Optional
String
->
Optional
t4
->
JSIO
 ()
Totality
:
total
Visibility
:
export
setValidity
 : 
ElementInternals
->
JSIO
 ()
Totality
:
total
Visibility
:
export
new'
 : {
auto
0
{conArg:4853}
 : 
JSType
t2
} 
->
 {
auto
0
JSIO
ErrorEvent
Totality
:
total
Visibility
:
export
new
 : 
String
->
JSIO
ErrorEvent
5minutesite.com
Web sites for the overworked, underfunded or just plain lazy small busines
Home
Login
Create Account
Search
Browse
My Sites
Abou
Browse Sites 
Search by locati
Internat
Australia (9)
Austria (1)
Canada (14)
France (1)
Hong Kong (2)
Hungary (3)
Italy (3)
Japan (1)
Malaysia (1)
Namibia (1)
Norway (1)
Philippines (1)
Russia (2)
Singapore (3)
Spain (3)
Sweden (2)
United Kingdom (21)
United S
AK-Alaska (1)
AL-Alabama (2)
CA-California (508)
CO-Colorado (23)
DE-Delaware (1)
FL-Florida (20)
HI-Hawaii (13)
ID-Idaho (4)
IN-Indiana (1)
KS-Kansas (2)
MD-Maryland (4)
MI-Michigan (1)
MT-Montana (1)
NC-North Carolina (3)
* * *
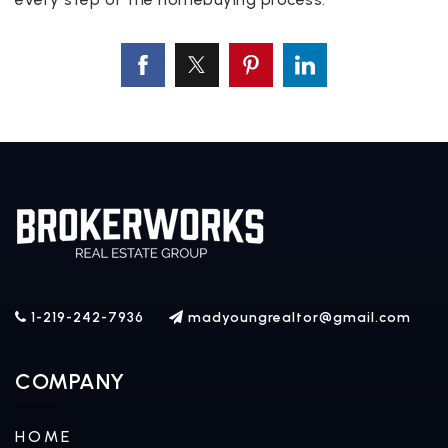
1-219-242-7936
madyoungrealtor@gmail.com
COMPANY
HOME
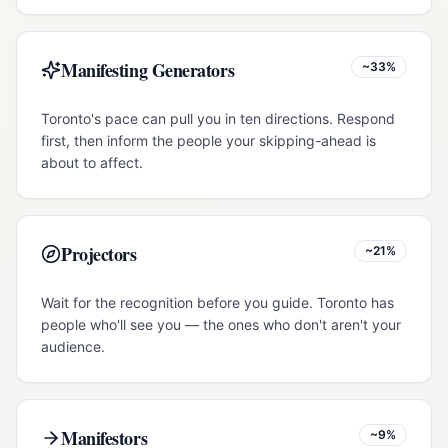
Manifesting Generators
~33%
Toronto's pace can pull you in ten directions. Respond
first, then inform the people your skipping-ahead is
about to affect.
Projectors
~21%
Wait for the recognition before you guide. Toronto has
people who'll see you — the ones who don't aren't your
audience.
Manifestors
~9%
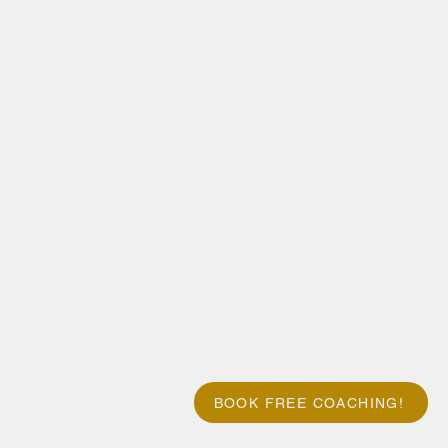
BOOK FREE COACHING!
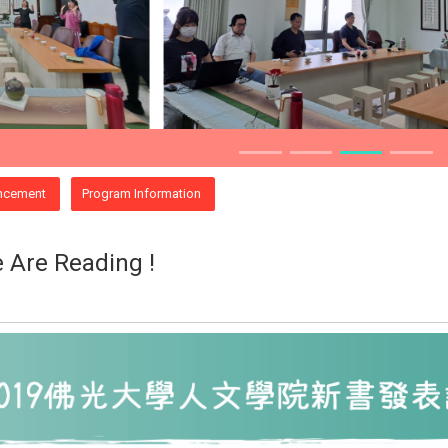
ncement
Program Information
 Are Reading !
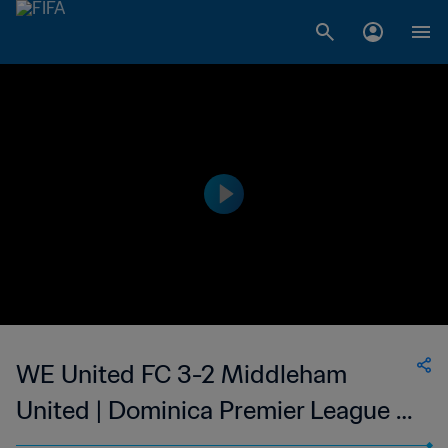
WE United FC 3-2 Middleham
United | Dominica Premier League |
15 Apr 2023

## What to work on
The answer must consist of each line from the entries that contains the string "people".

## Exercise result
first, then inform the people your skipping-ahead is
people who'll see you — the ones who don't aren't your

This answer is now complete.